What you should do
If a line in the records below contains the word "General", copy it.

□ □ □

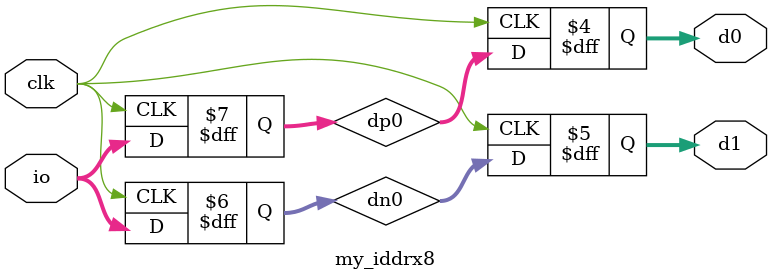
<source format=v>
/*
Double Data to Single Data Rate Input Register
2010-2011 sclai <laikos@yahoo.com>

This library is free software; you can redistribute it and/or modify it 
 under the terms of the GNU Lesser General Public License as published by 
 the Free Software Foundation; either version 2.1 of the License, 
 or (at your option) any later version.
 
 This library is distributed in the hope that it will be useful, but 
 WITHOUT ANY WARRANTY; without even the implied warranty of
 MERCHANTABILITY or FITNESS FOR A PARTICULAR PURPOSE. See the GNU
 Lesser General Public License for more details.
 
 You should have received a copy of the GNU Lesser General Public
 License along with this library; if not, write to the Free Software
 Foundation, Inc., 59 Temple Place, Suite 330, Boston, MA 02111-1307
 USA
*/
module my_iddrx8(
input wire 			clk,
input wire 	[7:0]	io,
output reg [7:0] d0,
output reg [7:0] d1
);

reg[7:0] dp0;
reg[7:0] dn0;
always@(posedge clk)
begin
	dp0<=io;
end

always@(negedge clk)
begin
	dn0=io;
end

always@(posedge clk)
begin
	d0<=dp0;
	d1<=dn0;
end

endmodule

</source>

□ □ □

Result of the task
 under the terms of the GNU Lesser General Public License as published by 
 Lesser General Public License for more details.
 You should have received a copy of the GNU Lesser General Public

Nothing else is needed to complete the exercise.